Linux-simple shell

1. Shell related knowledge

1.1 External commands and built-in commands

​ I think the shell can actually be seen as consisting of a front-end for string processing and a back-end for calling other files. The front-end parses the string entered by the user, and then passes the parsed result to the back-end, allowing the back-end to call other files. The files here refer to "external commands". The reason for this name is precisely because the function implementation of external commands is not within the shell. It is precisely because the shell does not need to implement external commands, so the difficulty of this big assignment is not high. The function of corresponding internal commands is implemented within the shell (that is, it needs to be implemented in the code of the shell). Fortunately, large jobs do not require the implementation of internal commands.

​ Regarding whether a command is an internal command or an external command, you can use typethe command to check, for example, enter

type cd

​ will have output

cd 是 shell 内建

​ Description is an internal command, and when input

type less

​ The output is

less 是 /usr/bin/less

​ Description is an external command.

1.2 File descriptors

​ Under the design philosophy of "everything is a file", what we call "redirection" is the process of replacing the standard input and output files with files of our own choice. Here will involve some knowledge of the operating system, as follows:

insert image description here
The above figure is a complete schematic diagram of the relationship between processes and files. On the far left is a unique file descriptor table for each process. Its essence is a file retrieval table.

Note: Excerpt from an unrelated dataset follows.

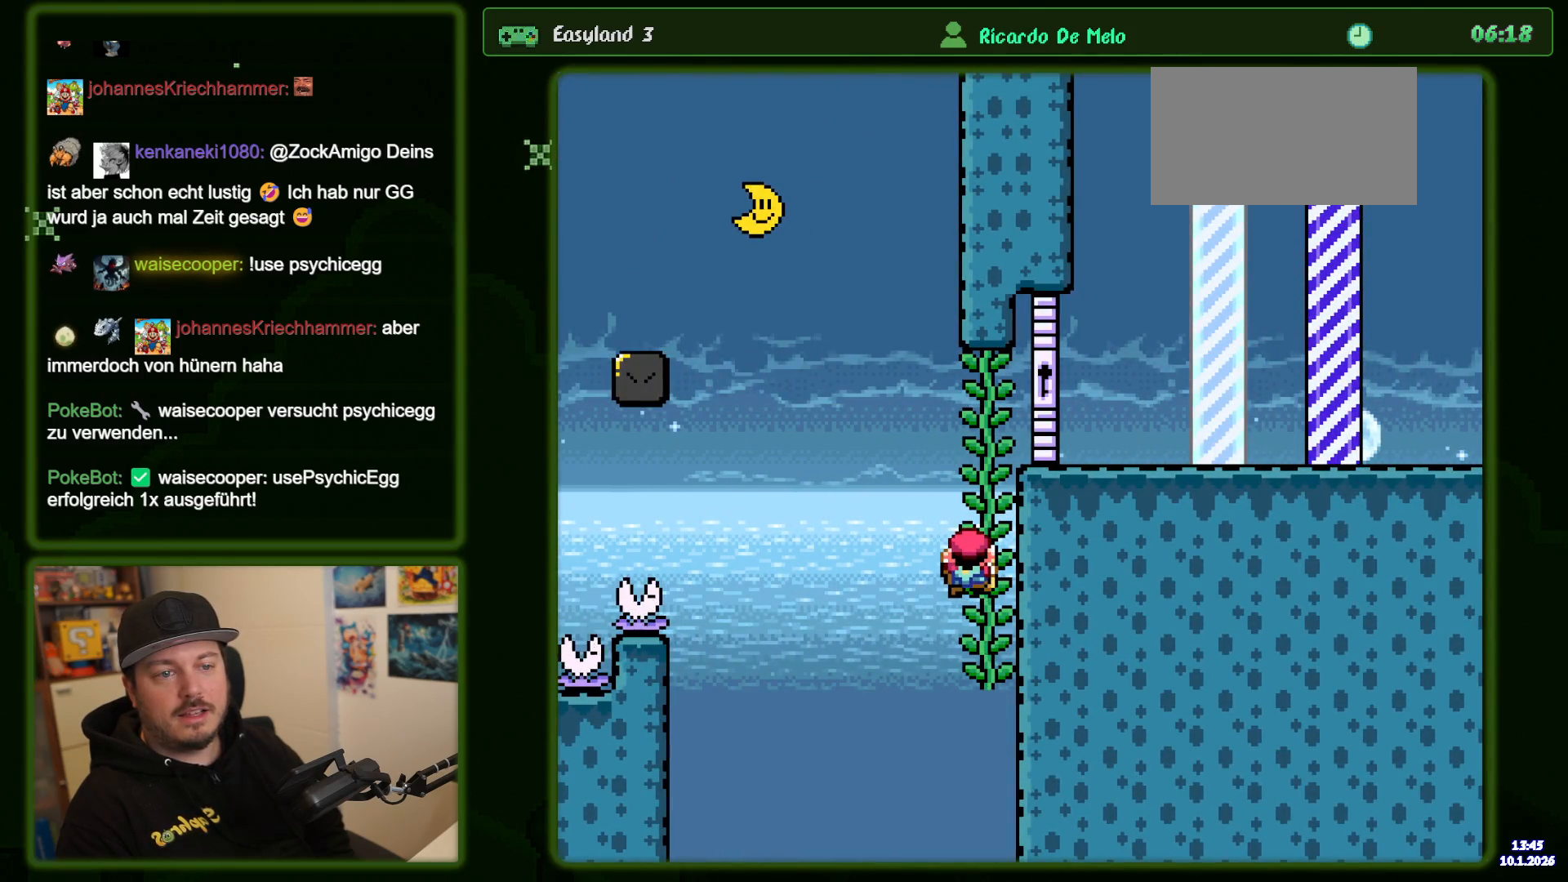
{"dt_ms": 500, "buttons": ["Y"], "events": []}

We can use file descriptors (file descriptor, fd) to retrieve corresponding entries.

​ Here first introduce the nature of fd:

  • Each process has its own fd increment space. Positive integers occupied by closed fds may be reused. The number of fds that a single process can open at the same time is limitlimited by system settings.
  • According to the agreement, shellwhen starting a new application, always open the three-number descriptors of 0, 1, as , , . They are named with macros in C, respectively , , .2stdinstdoutstderrSTDIN_FILENOSTDOUT_FILENOSTDERR_FILENO

The entries we retrieve point to something called a file table entry, which is still not a real file. It can be regarded as the state of the file, which records information such as our permissions on this file, the current offset of reading and writing. It is easy to think that two different file entries can correspond to the same file, but there are differences in status information such as permissions and offsets. This file entry table is shared by all processes.

​The file entry will contain a pointer to the v-nodenode , on which is the control block that records the static information of the file, and is v-nodethe one-to-one correspondence between each file and each .

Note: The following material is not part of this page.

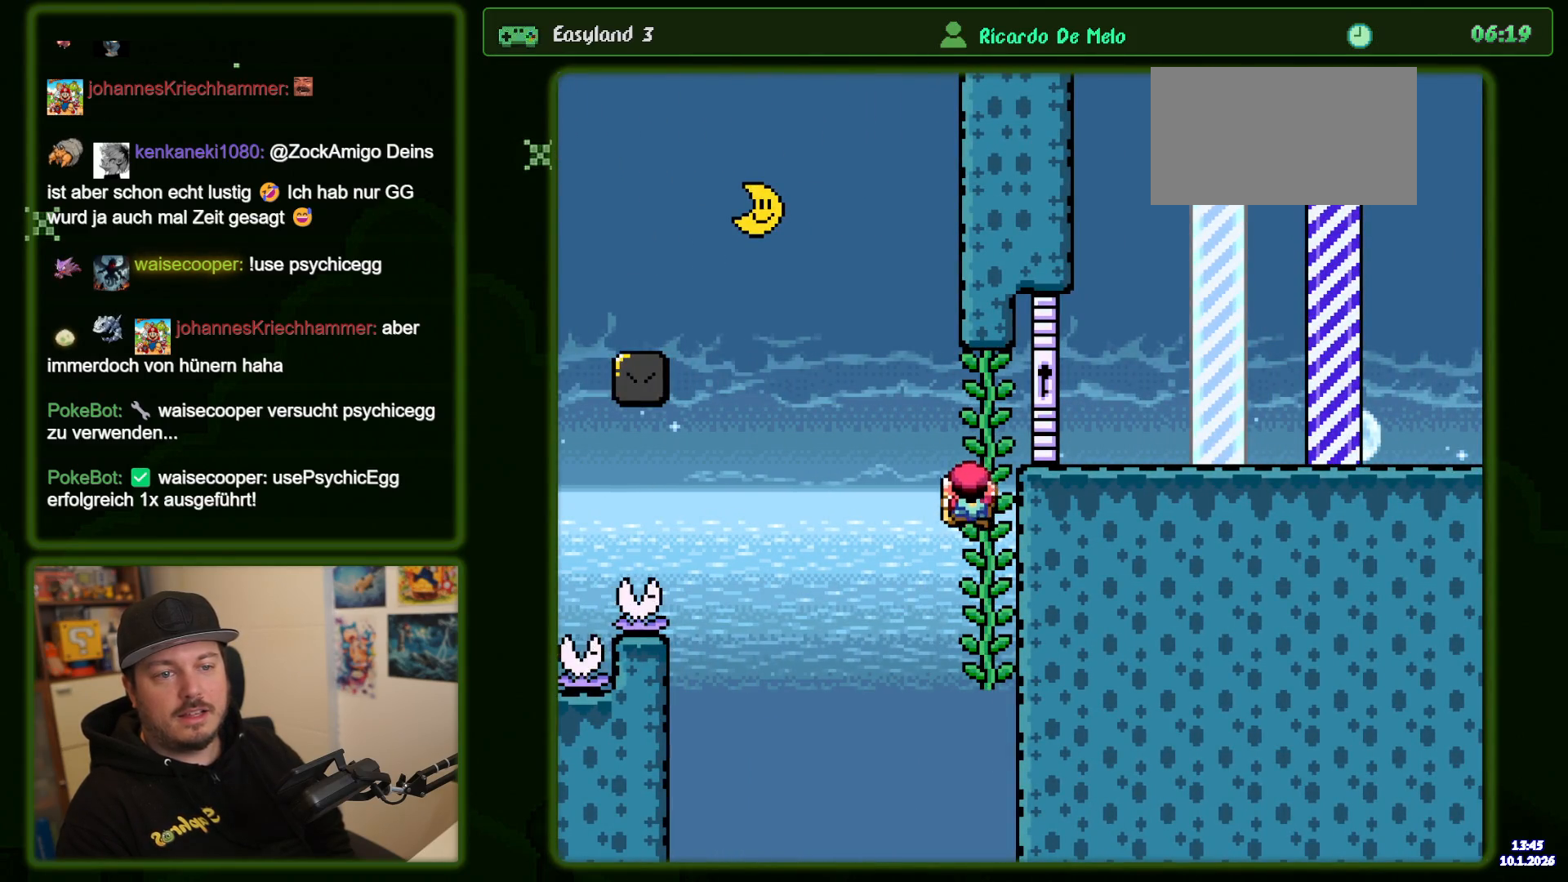
{"dt_ms": 500, "buttons": ["B", "Y", "DPAD_LEFT"], "events": [[283, "DPAD_LEFT", "down"], [433, "B", "down"]]}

​ In short, when we program in C language, we either use fd(the most essential) or use FILE*to manipulate files (should be the package provided by C). Here we use fd, because we generally use it to implement redirection and pipes, and the parameters of related system calls are file descriptors.

1.3 Opening and closing of files

​ In the user process, it can be implemented through system calls. For opening files, we have

int open(char *filename, int flags, int mode);

usable. This function will open the file filenamenamed permissions flagsdescribed by , we have a series of macros, and support and operation

macro meaning
O_RDONLY read only
O_WRONLY just write
O_RDWR readable and writable
O_CREATE If the file does not exist, create a truncated (empty) file
O_TRUNC If the file already exists, truncate it
O_APPEND Before each write operation, set the file position to the end

modeThe access permission bit of the new file is specified, and there is also a macro definition, but it will not be expanded. Generally, there 0666will .

This function returns the file descriptor for the open file fd.

When we need to close a file, we can do this

int close(int fd);

1.4 Reading and writing files

​ This actually has nothing to do with the implementation of the shell, but this is the first time I understand it. Let me record it, that is, we will make a system call every time we read and write files, but this is undoubtedly a high cost, because it is frequently used in user mode and kernel mode. to switch between.

​ The functions we getcusually are called buffered read and write functions. What he said is that he will read the information of the entire buffer size after opening the file, and then follow getcthe call of , one by one from the buffer to the outside Delivery, until there is no more, it is more convenient to call the system again to fill the entire buffer.

1.5 Redirection

​ With the above knowledge, we can introduce redirection. The function we use is

int dup2(int oldfd, int newfd);

​ This function says to copy the oldfdcorresponding descriptor entry to newfdthe entry. If newfdthere is no corresponding file, then newfdwhen is used again, the corresponding file is the entry corresponding to oldfdthe file . If newfdthere is a corresponding file, then dup2will be closed oldfdbefore newfd. If the return value is negative, it means failure.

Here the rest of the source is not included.